### WHAT THE EXERCISE ASKS
Report all lines of the data below that hold the word "pitch".

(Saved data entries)
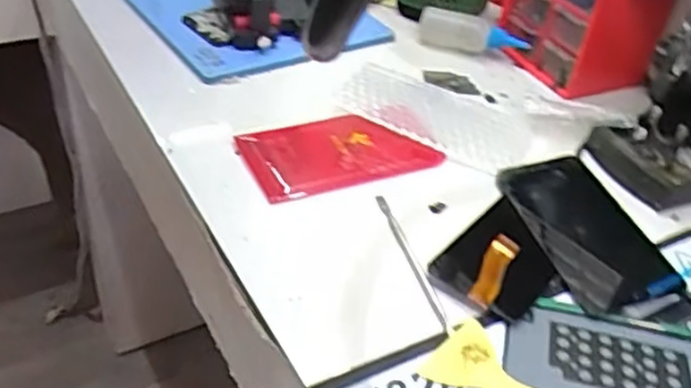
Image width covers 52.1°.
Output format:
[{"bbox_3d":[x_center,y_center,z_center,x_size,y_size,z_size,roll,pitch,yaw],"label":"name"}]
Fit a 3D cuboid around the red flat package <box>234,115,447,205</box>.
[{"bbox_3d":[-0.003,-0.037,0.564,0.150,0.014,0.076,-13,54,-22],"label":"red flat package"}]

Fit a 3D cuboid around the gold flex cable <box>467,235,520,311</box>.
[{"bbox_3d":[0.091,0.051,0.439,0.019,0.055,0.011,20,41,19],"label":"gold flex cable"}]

...

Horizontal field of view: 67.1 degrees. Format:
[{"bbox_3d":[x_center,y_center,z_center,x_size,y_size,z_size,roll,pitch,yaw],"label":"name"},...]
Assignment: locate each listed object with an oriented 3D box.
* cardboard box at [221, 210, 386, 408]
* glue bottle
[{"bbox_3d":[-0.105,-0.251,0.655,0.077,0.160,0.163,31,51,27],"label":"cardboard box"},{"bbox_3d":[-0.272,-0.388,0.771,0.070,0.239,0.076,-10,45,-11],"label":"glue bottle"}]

### RESULT OF THIS EXERCISE
[{"bbox_3d":[x_center,y_center,z_center,x_size,y_size,z_size,roll,pitch,yaw],"label":"name"}]
[{"bbox_3d":[x_center,y_center,z_center,x_size,y_size,z_size,roll,pitch,yaw],"label":"name"},...]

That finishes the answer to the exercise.